- EXTRACT:
The green and economical supply of coated board with intermodal distribution: an implementation of novel evolutionary algorithm

In practice, factories emit significant amounts of GHGs, which have been linked to health and environmental issues. These gases are produced during industrial processes and, in many cases, during transportation. Second, historically, generic costs such as production fixed and variable costs, transportation costs, and inventory holding costs have dominated the overall cost of the supply chain (SC). The objective of this research is to model a SC problem to minimize costs while also accounting for GHG emissions from facility to facility (Shanghai, China to Lahore, Pakistan). Initially, the total expenses and GHG emissions of the SC are modeled as a bi-objective mixed-integer linear programme (BOMILP). In comparison to other optimization models, the developed BOMILP model simultaneously optimizes transportation costs and GHG emissions while taking weight and distance constraints into account in the intermodal network. The real-world data comes from one of Asia's largest paper and board industries. To solve the BOMILP problem, a metaheuristic technique such as a multiobjective genetic algorithm (MOGA) and multiobjective bat algorithm (MOBA) is used. To improve the performance of the MOGA, we used multiple crossover operators. Random crossover operator selection and collision crossover are two strategies that have been implemented. The collision crossover is based on elastic collision, and the random crossover operator-selection strategy randomly selects the best operator. The Pareto optimum solution of the MOGA assists decision-makers in making the best trade-off between cost and emissions. Our findings show that the cost of producing (reeling, coating, rewinding) and storing white bleach board (WBB) accounts for 72% of the total cost of the SC, while GHG emissions are 83,484 kg CO2e in the delivery of 1 tonne of material from Shanghai, China to Lahore, Pakistan via intermodal transportation.

- DATA EXTRACT:
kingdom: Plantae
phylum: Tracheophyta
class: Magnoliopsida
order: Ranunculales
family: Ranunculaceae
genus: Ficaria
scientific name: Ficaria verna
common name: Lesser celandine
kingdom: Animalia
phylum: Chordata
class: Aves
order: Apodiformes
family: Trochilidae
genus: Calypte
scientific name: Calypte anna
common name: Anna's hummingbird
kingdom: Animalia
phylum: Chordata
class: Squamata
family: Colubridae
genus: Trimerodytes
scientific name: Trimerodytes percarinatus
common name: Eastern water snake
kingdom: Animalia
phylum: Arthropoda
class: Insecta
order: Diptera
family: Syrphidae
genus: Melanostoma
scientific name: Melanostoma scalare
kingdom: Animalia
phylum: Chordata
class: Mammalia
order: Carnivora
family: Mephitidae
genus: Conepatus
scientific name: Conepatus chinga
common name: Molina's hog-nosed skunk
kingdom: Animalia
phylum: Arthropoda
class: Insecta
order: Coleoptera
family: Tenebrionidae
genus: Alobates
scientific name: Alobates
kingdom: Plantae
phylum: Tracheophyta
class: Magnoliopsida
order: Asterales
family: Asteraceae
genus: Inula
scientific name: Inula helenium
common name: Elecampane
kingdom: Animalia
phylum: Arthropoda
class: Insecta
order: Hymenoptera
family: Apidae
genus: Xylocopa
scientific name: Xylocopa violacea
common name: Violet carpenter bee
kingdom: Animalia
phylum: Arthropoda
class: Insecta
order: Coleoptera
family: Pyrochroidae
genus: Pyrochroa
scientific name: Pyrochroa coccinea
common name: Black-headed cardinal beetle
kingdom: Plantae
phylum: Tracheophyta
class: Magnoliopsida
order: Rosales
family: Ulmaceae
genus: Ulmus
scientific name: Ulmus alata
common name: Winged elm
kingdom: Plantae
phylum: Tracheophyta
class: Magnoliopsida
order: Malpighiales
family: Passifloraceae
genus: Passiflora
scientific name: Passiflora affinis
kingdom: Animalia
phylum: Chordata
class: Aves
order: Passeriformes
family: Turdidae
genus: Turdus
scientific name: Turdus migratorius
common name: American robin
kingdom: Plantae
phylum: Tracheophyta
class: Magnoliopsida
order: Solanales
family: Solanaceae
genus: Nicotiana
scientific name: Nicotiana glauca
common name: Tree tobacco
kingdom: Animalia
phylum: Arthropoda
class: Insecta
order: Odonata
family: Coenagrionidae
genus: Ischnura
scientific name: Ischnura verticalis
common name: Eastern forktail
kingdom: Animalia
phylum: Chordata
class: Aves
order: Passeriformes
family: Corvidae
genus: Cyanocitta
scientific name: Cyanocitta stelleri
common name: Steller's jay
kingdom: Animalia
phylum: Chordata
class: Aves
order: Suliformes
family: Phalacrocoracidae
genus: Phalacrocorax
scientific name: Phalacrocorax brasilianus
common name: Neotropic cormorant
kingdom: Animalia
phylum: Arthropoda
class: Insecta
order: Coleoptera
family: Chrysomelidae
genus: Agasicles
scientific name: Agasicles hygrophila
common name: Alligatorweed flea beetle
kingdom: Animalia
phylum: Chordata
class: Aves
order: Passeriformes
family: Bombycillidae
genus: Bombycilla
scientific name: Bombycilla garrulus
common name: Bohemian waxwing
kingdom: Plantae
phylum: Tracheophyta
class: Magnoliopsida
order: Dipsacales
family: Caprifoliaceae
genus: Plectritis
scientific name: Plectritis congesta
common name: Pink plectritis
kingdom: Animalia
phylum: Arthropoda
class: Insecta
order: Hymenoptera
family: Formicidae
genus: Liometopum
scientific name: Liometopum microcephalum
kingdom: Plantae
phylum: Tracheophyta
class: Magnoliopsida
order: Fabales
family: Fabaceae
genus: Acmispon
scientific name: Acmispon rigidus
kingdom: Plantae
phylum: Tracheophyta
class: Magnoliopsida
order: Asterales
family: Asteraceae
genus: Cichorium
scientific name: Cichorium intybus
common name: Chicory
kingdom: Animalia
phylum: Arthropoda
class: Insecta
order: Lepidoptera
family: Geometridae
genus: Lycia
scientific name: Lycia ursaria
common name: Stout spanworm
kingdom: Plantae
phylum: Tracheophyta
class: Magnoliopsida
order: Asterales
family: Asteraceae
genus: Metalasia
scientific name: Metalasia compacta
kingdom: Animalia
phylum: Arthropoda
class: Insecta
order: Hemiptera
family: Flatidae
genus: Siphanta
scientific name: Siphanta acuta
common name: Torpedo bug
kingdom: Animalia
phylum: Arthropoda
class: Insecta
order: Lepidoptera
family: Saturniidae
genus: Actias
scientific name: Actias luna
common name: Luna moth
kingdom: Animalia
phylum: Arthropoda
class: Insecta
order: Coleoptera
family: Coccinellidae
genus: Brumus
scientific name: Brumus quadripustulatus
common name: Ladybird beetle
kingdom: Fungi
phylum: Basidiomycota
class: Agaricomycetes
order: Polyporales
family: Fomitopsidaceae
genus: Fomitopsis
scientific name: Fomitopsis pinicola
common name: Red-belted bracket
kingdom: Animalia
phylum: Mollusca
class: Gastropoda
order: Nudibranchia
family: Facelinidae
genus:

- AIM OF THE TASK:
Please answer these questions from the coated board abstract:
1. Between which two cities does the modeled supply chain run?
2. Which two metaheuristic techniques are used to solve the BOMILP problem?
3. What share of the total supply chain cost comes from producing and storing white bleach board?
The entries play no part in the task.

- EXPECTED ANSWER:
1. Shanghai, China and Lahore, Pakistan.
2. A multiobjective genetic algorithm (MOGA) and a multiobjective bat algorithm (MOBA).
3. 72%.